• [Brano estratto]
================================

Sul podio, fa piacere rivedere e riascoltare Giuseppe Grazioli, che affrontò Le Villi parecchi anni fa. Il suo gesto, sempre così ampio e passionale, sembra quasi rapire l'orchestra cagliaritana (in forma smagliante, con una resa microfonica curata e analitica) nel vortice pucciniano che alterna l'abbandono lirico all'atmosfera tragica della Tregenda. Un Puccini 'sinfonico', che pur se influenzato da Catalani, sembra già preannunciare una modernità novecentesca, quella modernità novecentesca cara a Grazioli e che ben conosce. Le modeste proporzioni dell'opera non consentono al giovane Puccini di definire e mettere a fuoco i caratteri dei personaggi; nella Preghiera che conclude il primo atto, nell'intenso recitativo in cui pensa all'innocente figlia morta per colpa di un seduttore, nella richiesta di perdono a Dio, Andrea Borghini, nella parte di Guglielmo Wulf, definisce con un bel timbro baritonale un padre disperato a tutto tondo, con un canto rifinito e raffinato. Piacevole sorpresa il Roberto di Raffaele Abete, che intona la romanza “Torna ai felici dì” – la pagina più celebre, e la più felice, dell'opera – con un misto di malinconia e di sensualità nostalgica di indubbia qualità. Anna era Monica Zanettin; se indubbiamente il timbro pieno, corposo dona uno spessore tragico alla sua interpretazione, se il “Se come voi piccina io fossi” possiede un controllo del fiato e del legato di ottima scuola, una migliore articolazione renderebbe più comprensibile il testo. Perfettibile. La narrazione, affidata alla voce di Simeone Latini, pecca, come spesso accade, di ridondante retorica.
L'ampio successo (ho assistito alla terza replica) di un pubblico generoso di applausi finali dimostra che la scelta delle Villi sia risultata azzeccata.
Nota in margine: nel rigore e nella compostezza del coro, vedere un elemento, per un'ora, agitare i suoi fogli bianchi a mo' di ventaglio, vederlo alzare (magari per una emergenza fisiologica, chissà) e rientrare dopo un po' è stato motivo di distrazione continua. Peccato.

================================

• [Dati registrati]
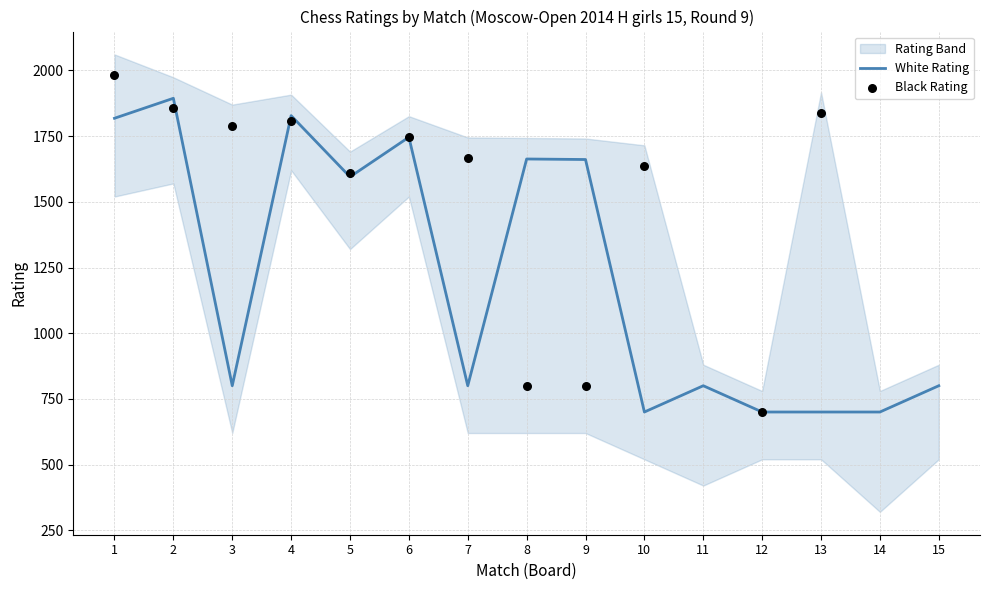

Which series reaches the maximum Y coordinate?

Black Rating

================================

• [Cosa fare]
Rispondi a queste domande usando il brano:
1. Chi canta la parte di Guglielmo Wulf?
2. A quale replica ha assistito chi scrive?
3. A chi è affidata la narrazione?
Le righe provengono da una fonte diversa dal brano.

• [Risposta]
1. Andrea Borghini.
2. Alla terza replica.
3. A Simeone Latini.